One of the reasons why the mechanisms of intergenerational transmission are unclear, despite the accumulation of previous studies as described above, is the lack of data on fathers. Although some studies examined brain similarities among all patterns of parent–offspring gender combinations (mother–daughter, mother–son, father–daughter, and father–son) (28, 40), most studies have focused on mother–offspring dyads (29, 30, 3739), with some focusing on mother–daughter dyads (29, 30). Even in the context of intergenerational trauma, studies that focused on fathers are rare, but some interesting findings have been reported. For instance, paternal early-life stress was significantly correlated with neonates’ white matter microstructure in the corpus callosum (52). Furthermore, paternal ACEs are associated with offspring attention problems at 3 years of age, and this association is affected by the offspring’s blood DNA methylation in neonates (53). On the other hand, genetic studies have emphasized the significance of family-based designs like parent-offspring trios (54, 55). These previous studies have revealed gene–environment correlations (rGE) in the context of child development. Krapohl et al. found that offspring’s polygenic scores confer schizophrenia or educational attainment predicts the exposure to environmental factors such as paternal age at birth, maternal smoking during pregnancy, breastfeeding, parental smacking, household income, watching television, and maternal education level (54). Baldwin et al. have confirmed the genetic confounding effects in the association between ACEs and mental health, by clarifying that children with higher polygenic scores for mental health problems (attention-deficit hyperactivity disorder, depression, and schizophrenia) are more likely to be exposed to ACEs (55). However, both of these rGE studies had only offspring’s genotype data; therefore, parental genotype data is necessary to distinguish the observed rGE as passive (parental genotype associated with some environments are inherited by offspring) or evocative (offspring’s genotype evokes parental behavior). As suggested in previous studies, most offspring’s environments are parental phenotypes (54). Therefore, utilizing paternal, maternal, and offspring genotype and phenotype data is worthwhile for understanding the intergenerational effects of genetics and environments on human development.

In the field of neuroimaging, data from both parents and offspring are rarely available. Although birth cohorts and three-generational cohorts have contributed to a wealth of genomic information and physiological indices for parents and offspring, in many cases, brain images are obtained only from parents or offspring. For example, the Norwegian Mother and Child Cohort Study (MoBa)6 (56) and Avon Longitudinal Study of Parents and Children (ALSPAC)7 (57) have acquired brain MRIs from only a subset of children (58, 59). Additionally, although the Developing Human Connectome Project (dHCP)8 (60), which investigates typical and atypical brain development beginning from the fetal period, has collected maternal medical and obstetric histories, brain MRIs are only available for offspring. Three-generation cohorts such as the Tohoku Medical Megabank Project Birth and Three-Generation Cohort Study (TMM BirThree Cohort Study)9 (61) and LifeLines10 (62) have the possibility of collecting multi-generational brain images in the future. However, brain imaging has been performed only on some adults in the TMM BirThree Cohort Study and only on participants in a subproject (ImaLife) of LifeLines; thus, at least for now, multi-generational neuroimaging remains unavailable. In contrast, the population-neuroscience cohort studies of the Tokyo TEEN Cohort (pn-TTC)11 (63) and Generation R study (64) have obtained brain images of both parents and offspring. Most parental brain images in the pn-TTC were from the mother (35). For the Generation R study, it has not yet been reported whether both mothers and fathers completed MRI acquisition. Nonetheless, it seems that data on fathers are still lacking in studies on intergenerational transmission.
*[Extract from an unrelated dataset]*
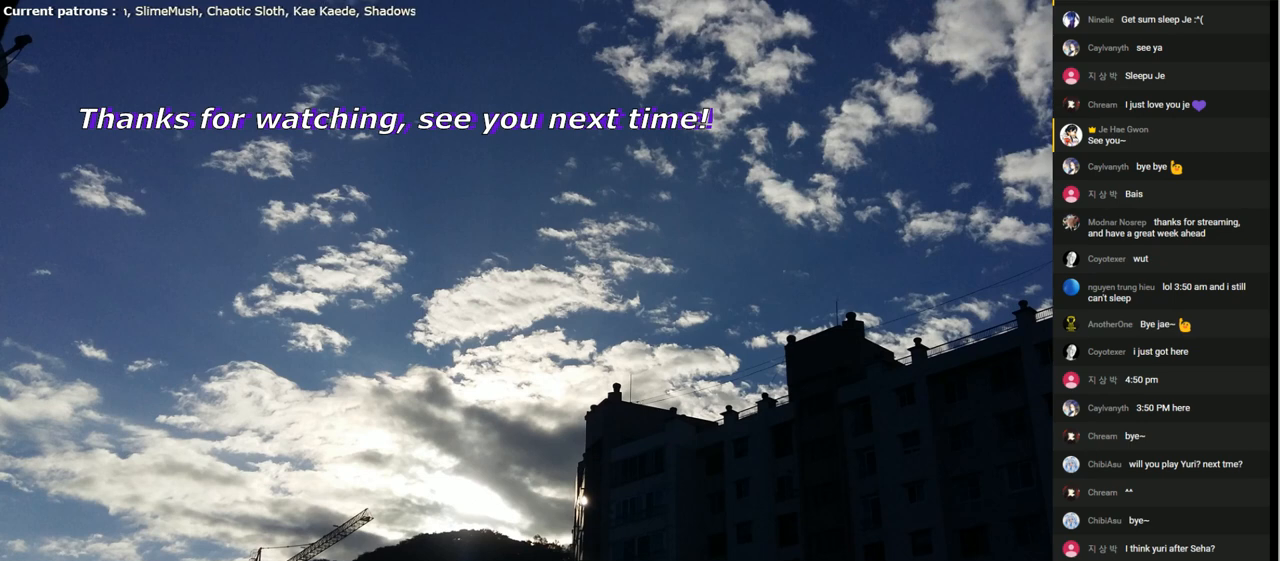
{"keys": ["f"], "events": [[67, "a", "down"], [100, "space", "down"], [167, "a", "up"], [167, "w", "down"], [200, "space", "up"], [267, "f", "down"], [267, "w", "up"], [367, "f", "up"], [400, "f", "down"]]}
Consequently, for elucidating the mechanisms of intergenerational transmission, it is necessary to collect behavioral indices, brain images, environmental factors, and genetic/epigenetic information on at least two generations of parents and offspring. Hence, we started a novel neuroimaging research project—the Transmit Radiant Individuality to Offspring (TRIO) study—which is subject to biological parent-offspring trios comprising fathers, mothers, and offspring. This study aimed to elucidate the bio-psycho-social mechanism of intergenerational transmission using brain MRI as an endophenotype. We anticipate that the understanding of the role of parental genotype and/or life experiences in the development of personality and risk of mental illness in the subsequent generation would be deepened in this study. The findings of this study will contribute to the growth of effective interventions for individuals’ adaptive development. We hypothesized that: (1) maternal and paternal intergenerational transmissions are established by different mechanisms, and (2) the interaction between the paternal and maternal effects involves intergenerational transmission. The procedure for testing these hypotheses is presented using the effect of the parental experience of childhood maltreatment on offspring development as an example. Hypothesis (1) would be examined by comparing the result of the analyses using father-offspring dyads and mother-offspring dyads. For example, the paternal experience of childhood maltreatment and such experience of mothers may associate with neural and/or behavioral phenotype of offspring in a different way. Hypothesis (2) would be tested by analyzing whether the effect of the maternal experience of childhood maltreatment on offspring’s brain structure is moderated by the paternal childhood experience of being reared, and vice versa.

In this paper, we describe the acquiring data content, procedures of data collection, current progress, and future directions of our project.

2. Methods

2.1. Participants

The participants of the TRIO study were parent-offspring trios consisting of three members: a male or female offspring aged 10 (a 5th-grade elementary school student in Japan) to 40 and their biological mother and father. Most previous studies aiming to elucidate the mechanisms of intergenerational transmission have focused on offspring from infancy to adolescence. Therefore, it is unclear whether the effects of intergenerational transmission are observed at any age, or whether they are limited to certain ages (6). To the best of our knowledge, the maximum age of offspring is late 20s to 30 years in previous studies of parent-offspring brain similarity and the association of parental ACEs and offspring’s brain (40, 65). Thus, we set the upper age limit at 40 years, which is not included in previous studies and is classified as young adulthood in the developmental stage (66). In studies exploring early childhood, children’s personality and mental health problems are often assessed by parents. However, age-related differences in certain traits may prevent the detection of intergenerational transmission effects, for example, adult and child aggression appear as different behaviors. To mitigate this limitation, it is considered necessary to unify methods of data collection between parents and offspring. Thus, we set the lower age limit at 10 years, the age at which a person is considered to be able to answer the self-administered questionnaires. No maximum or minimum age limit was set for parents. To align the genetic backgrounds of the participants, it was required for all relatives within the third degree of kinship to be Japanese. Participants were required to have no history of cerebrovascular disease, brain tumor, intracranial disease, degenerative brain disease, epilepsy, serious heart disease, serious brain injury with impaired consciousness, no tendency of claustrophobia and nyctophobia, no metals in the body such as a cardiac pacemaker, and no possibility of current pregnancy. These conditions were verified at the time of participation, and if any member of the trio met the exclusion criteria, their participation was declined. If a participant was found to meet the exclusion criteria during participation in the study, only assessments that guaranteed safety were performed.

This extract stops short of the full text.